Jackie Bradley: Defensive stalwart


Apr 21, 2014; Boston, MA, USA; Boston Red Sox center fielder

Jackie Bradley

Jr. (25) runs to catch a fly ball during the ninth inning against the Baltimore Orioles at Fenway Park. Mandatory Credit: Tommy Gilligan-USA TODAY Sports

Jackie Bradley Jr. is having adjustment issues. There is no doubt about that at this juncture, but defensively Bradley is the real deal. Sure, Bradley will make his mistakes. We have seen a few balls that increased in degree of difficulty over judgment issues. Decision-making will improve along the learning curve.

What has my attention is his arm. I observed Bradley at Pawtucket and saw the same explosiveness and quick release he currently demonstrates. Bradley is excellent at covering the gaps and instinctively Bradley is a perfect fit in center field with his innate ability to picture where the ball will eventually arrive. Bradley will only improve as his understanding of the pitchers, fields, abilities of base runners and even the impact of weather are added to his personal defensive resume.

Now back to that arm and its impact. Yes, I love that arm of his.

Coaches have an imaginary Maginot Line for when to hold ’em and when to show ’em in attempting to take that extra base. With the previous occupant in CF, that line was considerably closer than where it is now that Bradley has elicited a few “oohs” and “ahs” from fans and players. Couple that with his ability to charge the ball and even speedsters risk an embarrassing stroll to the dugout after a fatal first to third attempt.

So I will now attempt to compare Bradley with some center fielders that I have seen from the distant and not so distant Red Sox past.

The crème de la crème is Jim Piersall.

Casey Stengel once commented that the ten best catches he had ever seen were all by Piersall. Jimmy was hyper kinetic in the outfield and some of that can be traced to his own unique personality and other issues that are well documented. As a defender, Piersall was exceptional and without weakness. His jump on the ball was up in lights as was his arm. Piersall had above average speed that seemed, to me, to be of Olympic sprinter quality when pursuing the ball.

Fred Lynn’s road to the majors was often viewed as being his glove. Anything on the offensive end was baseball gravy. Little did we know?

Fred Lynn was smooth. That is the best description. Lynn, like Shane Victorino, had one significant flaw. Walls, to both, are merely an obstacle in the way of getting to the ball. Lynn was the prime reason the center field walls became padded. Lynn played, by the standards of the time, a relatively shallow center. Some players do this to disguise liabilities, while others do it because they can. Lynn was firmly in the “can” column and the occasional fan or scout would surface with the name Tris Speaker, who often had unassisted double plays from his CF post.

Ellis Burks arrived on the Boston scene in 1987 with a substantial pedigree in the defensive side of the game. This was certainly not understated. Burks, to me, was another who should never have been allowed to leave the Red Sox, but that is a point in history I care not to review.

I had seen Burks in a few games at Pawtucket prior to his Boston promotion and was impressed by his fluid motion in closing the all-important gaps and, most significantly, a strong and accurate arm. This, as with Bradley, carried over to his MLB career.

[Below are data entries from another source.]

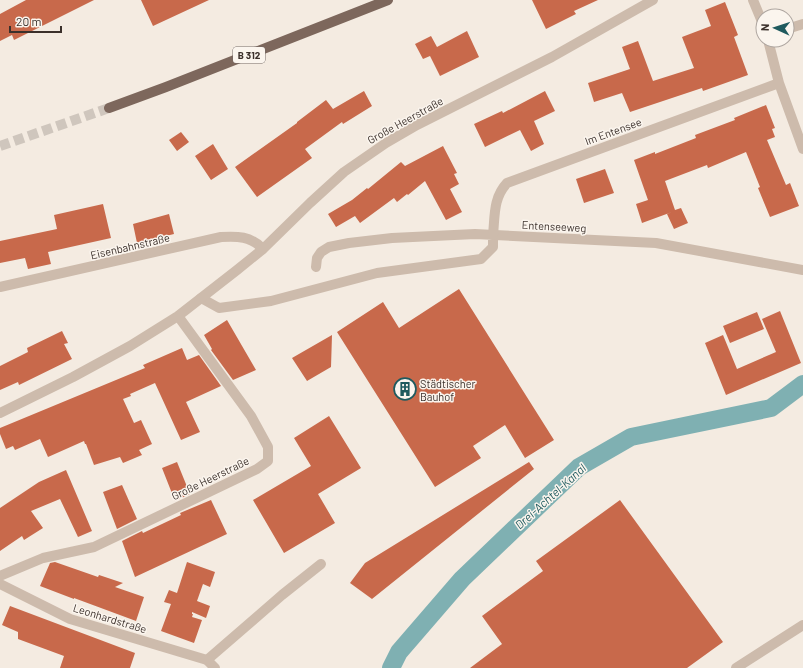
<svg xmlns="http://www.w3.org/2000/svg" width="803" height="668" font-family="Barlow,sans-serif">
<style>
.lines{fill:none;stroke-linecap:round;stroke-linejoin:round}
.canal{stroke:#7fb0b2;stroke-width:18}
.building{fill:#c8694b}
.primary-tunnel{stroke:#cfc6bd;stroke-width:10;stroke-dasharray:10 5;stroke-linecap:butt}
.service{stroke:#cdbbac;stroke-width:10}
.minor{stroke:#cdbbac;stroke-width:10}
.primary{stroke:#7d675c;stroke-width:10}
.labels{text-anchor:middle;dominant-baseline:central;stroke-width:3;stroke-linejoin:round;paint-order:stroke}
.shield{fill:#fbf5ee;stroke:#756b66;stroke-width:1}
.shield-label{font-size:10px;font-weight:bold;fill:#3b302b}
.street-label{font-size:11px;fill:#3b302b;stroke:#fbf5ee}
.poi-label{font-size:11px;fill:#3b302b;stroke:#fbf5ee;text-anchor:start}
.water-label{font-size:12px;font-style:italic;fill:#1f5a5e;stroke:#fbf5ee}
</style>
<rect width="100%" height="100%" fill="#f4ebe1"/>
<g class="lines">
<path class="canal" d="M391,668L399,652L462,579L579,467L631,437L771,408L803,384"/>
</g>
<path class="building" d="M26,0H94L14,40L12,35L0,41V14Z
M141,0H209L153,26Z
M532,0H598L574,11L576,14L546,29Z
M725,2L738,35L734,37L748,75L703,91L702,88L630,112L622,93L594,102L588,83L630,69L622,47L638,41L653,81L694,68L682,37L711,26L705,10Z
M467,31L479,57L440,76L430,56L423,59L415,44L431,36L437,47Z
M364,91L372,106L343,124L342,122L305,149L312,158L257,197L235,167L297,123V122L326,100L333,109Z
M545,91L555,111L534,121L544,144L531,151L520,130L485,147L474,124L502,111L503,113Z
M766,105L775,128L772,129L775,137L767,140L786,185L790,183L799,206L770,217L758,188L760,187L746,152L708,168L707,165L665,181L675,210L681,208L688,223L674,229L667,214L672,212L642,223L636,204L648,200L634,160L655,152V154L696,138L695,135L735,120L734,118Z
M181,132L189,142L177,151L169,140Z
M213,144L228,169L211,180L195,156Z
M443,146L457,173L454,174L459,184L450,189L462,212L446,220L425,181L408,195L407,194L397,202L394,198L360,223L355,216L336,227L328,214L352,200L367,188L368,189L401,162L405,166Z
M605,169L614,193L584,203L576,179Z
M103,204L111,238L48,252L51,264L28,269L25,258L0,263V241L57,229L54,215Z
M169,214L174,234L137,243L133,224Z
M459,289L554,440L525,458L505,425L473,446L481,458L435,487L337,332L383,302L399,328Z
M780,311L801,363L726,395L705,343L723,335L737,369L776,352L762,319Z
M757,312L764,329L730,343L723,326Z
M227,320L256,370L233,380L211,350L212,349L204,335Z
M62,331L68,343L64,344L72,359L19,385L18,382L0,390V366L28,352L27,348Z
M332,335L331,367L307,381L292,358Z
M182,348L187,360L199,355L221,386L186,402L200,432L181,440L155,383L130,394L131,396L123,399L134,423L141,420L152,444L139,450L142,455L123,463L120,457L94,465L86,444H85L84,441L48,457L40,439L15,450L13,446L6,449L0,434V428L145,368L143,365Z
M329,416L361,468L318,494L335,523L284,553L253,500L311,466L294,438Z
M177,462L190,494L175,501L162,468Z
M529,462L534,469L372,599L350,583L365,563Z
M66,470L92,531L78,537L60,499L31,511L43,528L24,540L22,536L0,551V508L39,482Z
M122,485L137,519L117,529L103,492Z
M211,500L227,534L135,577L122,541L142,531L143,533L181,515L180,513Z
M620,500L723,642L687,668H470L502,644L482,616L543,571L536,561Z
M55,562L98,577L99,575L123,583L115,587L144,597L136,621L74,598V599L40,586L50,563Z
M187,562L215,572L210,587L203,584L197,601L210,606L206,618L192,612V614H193L192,617L202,620L194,643L161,631L171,604L164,602L169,590L177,593Z
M10,606L135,653L130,668H60L64,656L18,639V632L2,625Z"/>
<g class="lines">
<path class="primary-tunnel" d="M0,146L109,108"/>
<path class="service" d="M316,267L317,258L321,252L329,247L349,243L392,238L475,234L656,243L803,270
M201,298L219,308L271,301L377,273L481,259L493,247V235
M207,660L282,595L321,564"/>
<path class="minor" d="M753,0L763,24
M787,29L803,24
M768,40L779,83L803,149
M493,235C495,216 493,198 507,183L779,83
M0,287L221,237C237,236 251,236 263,249
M0,413L73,377L130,346L178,316L237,270L263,249L310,203L344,172L386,143L417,125L552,57L653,0
M0,576L43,558L94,547L257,469L268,461V447L251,416L178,316
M0,584L70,619L207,660L215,668
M736,668L803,625"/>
<path class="primary" d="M109,108L166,87L388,0"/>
</g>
<defs>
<g id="building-ring" transform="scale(1.15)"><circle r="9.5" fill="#fbf5ee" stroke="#1f5a5e" stroke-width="1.5"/><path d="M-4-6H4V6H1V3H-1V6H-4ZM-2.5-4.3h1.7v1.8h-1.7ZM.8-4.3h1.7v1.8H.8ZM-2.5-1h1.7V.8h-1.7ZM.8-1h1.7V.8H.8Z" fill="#1f5a5e"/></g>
</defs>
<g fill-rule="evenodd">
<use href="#building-ring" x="405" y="389"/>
</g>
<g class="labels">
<rect class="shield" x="233" y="47" width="32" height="16" rx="3"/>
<g class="shield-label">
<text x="249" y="55">B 312</text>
</g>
<g class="street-label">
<text transform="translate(405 120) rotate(-29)">Große Heerstraße</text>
<text transform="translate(613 131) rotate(-20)">Im Entensee</text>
<text transform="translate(554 226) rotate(3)">Entenseeweg</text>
<text transform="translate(130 246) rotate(-13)">Eisenbahnstraße</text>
<text transform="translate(210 478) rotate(-26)">Große Heerstraße</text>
<text transform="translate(110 618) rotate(17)">Leonhardstraße</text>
</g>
<g class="poi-label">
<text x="420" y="383">Städtischer<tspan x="420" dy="13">Bauhof</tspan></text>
</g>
<g class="water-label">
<text transform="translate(550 496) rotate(-42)">Drei-Achtel-Kanal</text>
</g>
</g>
<g transform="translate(775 28) rotate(273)"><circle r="19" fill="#fbf5ee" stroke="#aea6a0"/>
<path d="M0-3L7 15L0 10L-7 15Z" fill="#1f5a5e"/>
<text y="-6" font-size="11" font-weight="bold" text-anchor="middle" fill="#3b302b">N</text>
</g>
<path d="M10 26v6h51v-6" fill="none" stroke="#3b302b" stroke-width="2"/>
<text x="16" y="26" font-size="12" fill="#3b302b" stroke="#fbf5ee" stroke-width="3" paint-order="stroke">20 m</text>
</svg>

In his Boston years Burks was not physically the same player he became at Colorado. Burks put on some muscle and when he returned to Boston in 2004 he was at the end of the line. To me, Burks had a rather loping stride to the ball that was very similar to Fred Lynn.

August 3, 2012; Boston, MA, USA; Boston Red Sox former player Ellis Burks is honored as he is inducted in the Red Sox hall of fame prior to a game against the Minnesota Twins at Fenway Park. Mandatory Credit: Bob DeChiara-USA TODAY Sports

Home insurance is rarely needed. Applying a statistical probability to the use, you could build an argument to pass on it. That is the rather poor analogy I will use to bring Johnny Damon and Jacoby Ellsbury into the picture.

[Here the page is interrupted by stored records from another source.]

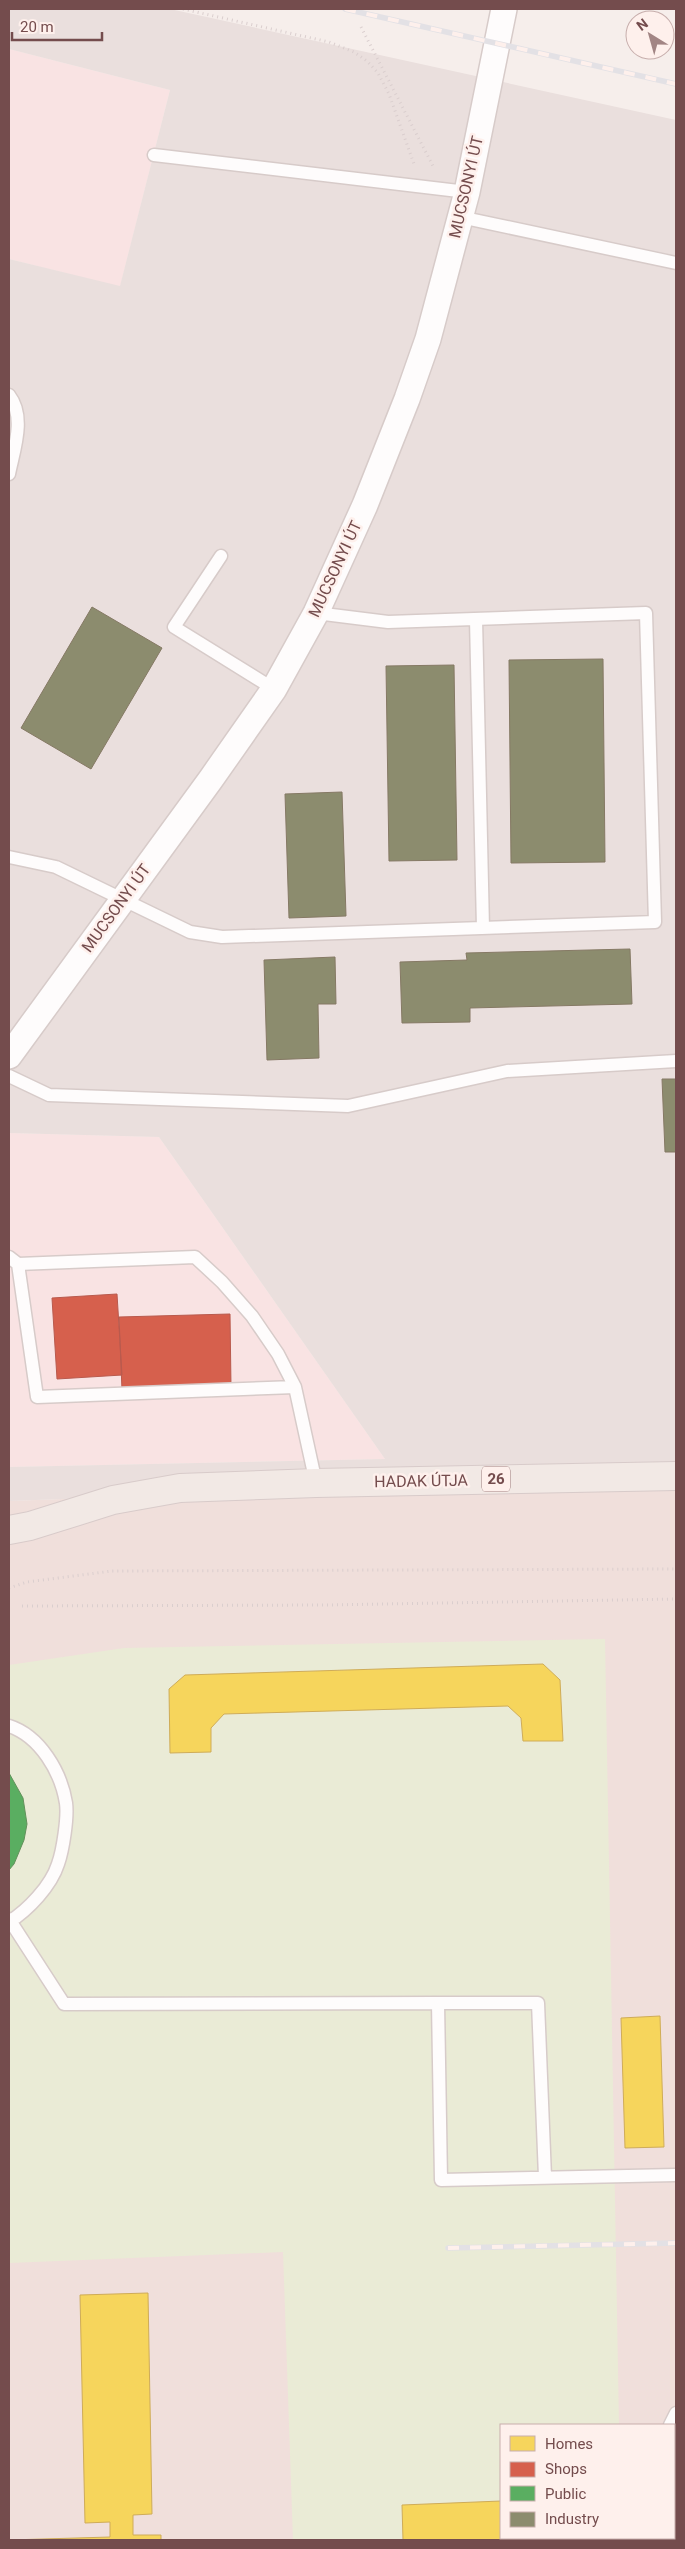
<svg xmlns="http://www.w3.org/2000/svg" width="685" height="2549" viewBox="0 0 685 2549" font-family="Roboto,sans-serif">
<rect width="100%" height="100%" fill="#f6eeeb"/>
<path fill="#f0dfdb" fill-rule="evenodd" d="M 676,1477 L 676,2540 L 9,2540 L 9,1501 ZM 501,2425 L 674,2425 L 674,2538 L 501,2538 Z"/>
<path fill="#f9e3e3" d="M 9,49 L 170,90 L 120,287 L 9,259 Z
M 9,1133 L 159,1137 L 385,1459 L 9,1467 Z"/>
<path fill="#eadfdd" d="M 9,9 L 170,9 L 676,120 L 676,1477 L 9,1501 L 9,1467 L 385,1459 L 159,1137 L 9,1133 L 9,259 L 120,286 L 170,90 L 9,49 Z"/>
<path fill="#eaebd6" d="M 605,1639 L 619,2425 L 501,2425 L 501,2538 L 621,2538 L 621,2540 L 293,2540 L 283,2252 L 9,2263 L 9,1665 L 124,1648 Z"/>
<path fill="#f6d55c" stroke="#cfac58" d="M 543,1664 L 560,1680 L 563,1741 L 523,1741 L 521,1718 L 508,1706 L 224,1714 L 211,1728 L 211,1752 L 170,1753 L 169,1689 L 185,1675 Z
M 660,2016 L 664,2147 L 625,2148 L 621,2018 Z
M 148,2293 L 152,2514 L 133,2515 L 133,2535 L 161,2535 L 161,2540 L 9,2540 L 110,2537 L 110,2522 L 85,2523 L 80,2295 Z
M 501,2501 L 501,2538 L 604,2538 L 604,2540 L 403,2540 L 402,2505 Z"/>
<path fill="#d6604d" stroke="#b95a4d" d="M 117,1294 L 122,1375 L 57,1379 L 52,1298 Z
M 230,1314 L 231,1387 L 122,1390 L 119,1317 Z"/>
<path fill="#5aae61" stroke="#62915b" d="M 9,1773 L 23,1798 L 27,1824 L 24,1840 L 14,1864 L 9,1870 Z"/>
<path fill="#8c8c6e" stroke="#857964" d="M 92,607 L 162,648 L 91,769 L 21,728 Z
M 603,659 L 605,862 L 511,863 L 509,660 Z
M 454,665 L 457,860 L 389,861 L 386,666 Z
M 342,792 L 346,916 L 289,918 L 285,794 Z
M 630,949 L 632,1004 L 470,1008 L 470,1022 L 402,1023 L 400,962 L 467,960 L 466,953 Z
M 335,957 L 336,1004 L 318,1004 L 319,1058 L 267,1060 L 264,960 Z
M 662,1079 L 676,1079 L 676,1152 L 665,1152 Z"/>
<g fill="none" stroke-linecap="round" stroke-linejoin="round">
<defs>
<path id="lane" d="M 154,155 L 467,192
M 460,217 L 676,263
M 9,395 C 26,417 14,449 9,474
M 221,556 L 174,627 L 274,689
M 476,619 L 483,928
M 9,857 L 56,867 L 190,932 L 222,937 L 655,922 L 646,613 L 388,622 L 316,613
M 9,1076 L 49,1095 L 348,1106 L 507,1071 L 676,1061
M 9,1257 L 18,1264 L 195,1257 L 222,1282 L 252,1316 L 278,1354 L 295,1387 L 316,1483
M 18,1264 L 37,1397 L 295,1387
M 9,1726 C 40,1736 61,1772 66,1803 C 68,1817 63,1850 58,1864 C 51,1886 28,1910 9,1922
M 9,1919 L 64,2004 L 438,2003 L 441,2180 L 676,2175
M 438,2003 L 538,2003 L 545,2177
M 670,2425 L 676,2413
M 661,2538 L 661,2540"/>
<path id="street" d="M 9,1056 L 211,779 L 274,689 L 316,613 L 365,505 L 407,399 L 428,339 L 467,192 L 504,9"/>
<path id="primary" d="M 9,1530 L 30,1526 L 113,1500 L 180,1488 L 316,1483 L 676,1476"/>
</defs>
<use href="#lane" stroke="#d7cbc9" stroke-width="15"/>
<use href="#street" stroke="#d7cbc9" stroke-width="28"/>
<use href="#primary" stroke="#d8cbca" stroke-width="30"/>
<path stroke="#dacece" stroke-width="3" stroke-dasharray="1 4" stroke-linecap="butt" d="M 183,9 L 329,42 L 354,52 L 367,61 L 378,73 L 389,94 L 414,164
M 361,27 L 433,166
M 9,1588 L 27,1582 L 112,1571 L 676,1569
M 22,1606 L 326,1605 L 676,1599"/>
<use href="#lane" stroke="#fefcfc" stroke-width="12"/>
<use href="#street" stroke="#fefcfc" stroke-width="25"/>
<use href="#primary" stroke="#f2e9e5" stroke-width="28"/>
<defs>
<path id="rail" d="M 345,9 L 676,84
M 448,2248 L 676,2243"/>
</defs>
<use href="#rail" stroke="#e3e1e5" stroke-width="5.5"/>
<use href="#rail" stroke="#fef0ec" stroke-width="4" stroke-dasharray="11" stroke-linecap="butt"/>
</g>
<g text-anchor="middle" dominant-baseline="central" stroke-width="5" stroke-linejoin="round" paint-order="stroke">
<rect fill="#fef0ec" stroke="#9d7d7d" stroke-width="1" x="482" y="1466.5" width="28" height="25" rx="4"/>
<g font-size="15" font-weight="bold" fill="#744c4d">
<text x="496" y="1479">26</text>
</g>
<g font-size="16" fill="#744c4d" stroke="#fef0ec">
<text transform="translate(466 187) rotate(-77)">MUCSONYI ÚT</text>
<text transform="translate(335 569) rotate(-65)">MUCSONYI ÚT</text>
<text transform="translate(116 908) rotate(-54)">MUCSONYI ÚT</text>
<text transform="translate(421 1481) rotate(-1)">HADAK ÚTJA</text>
</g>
</g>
<rect width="685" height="2549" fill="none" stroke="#744c4d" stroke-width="20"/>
<rect x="500" y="2424" width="175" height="115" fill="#fef0ec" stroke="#c7aeac"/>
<rect x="510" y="2436" width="25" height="15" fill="#f6d55c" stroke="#c7aeac"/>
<text x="545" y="2449" font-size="15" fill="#744c4d">Homes</text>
<rect x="510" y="2462" width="25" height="15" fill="#d6604d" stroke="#c7aeac"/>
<text x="545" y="2474" font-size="15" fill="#744c4d">Shops</text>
<rect x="510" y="2486" width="25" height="15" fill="#5aae61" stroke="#c7aeac"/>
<text x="545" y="2499" font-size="15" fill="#744c4d">Public</text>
<rect x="510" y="2512" width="25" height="15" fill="#8c8c6e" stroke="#c7aeac"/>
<text x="545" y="2524" font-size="15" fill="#744c4d">Industry</text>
<g transform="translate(650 35) rotate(323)"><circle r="24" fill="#fef0ec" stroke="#c7aeac"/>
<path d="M0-4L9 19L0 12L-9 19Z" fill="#a28584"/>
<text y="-8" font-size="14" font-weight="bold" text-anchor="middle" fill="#744c4d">N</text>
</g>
<path d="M12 32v8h90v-8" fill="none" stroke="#744c4d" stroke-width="2.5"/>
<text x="20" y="32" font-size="15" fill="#744c4d" stroke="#fef0ec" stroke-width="4" paint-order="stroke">20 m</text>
</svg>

Damon and Ellsbury had that one flaw that, to me, is so important – the ability or just the threat factor that an above average to cannon arm presents. Like insurance, it may rarely be needed, but when your house is up in flames or you just lost a playoff game over a weak three bounce toss that is twenty feet wide of home plate, the value becomes apparent.

I am a huge fan of Damon and especially Ellsbury, but the reality is neither – no matter how quick they are – could overcome that one aspect of their game – arm strength.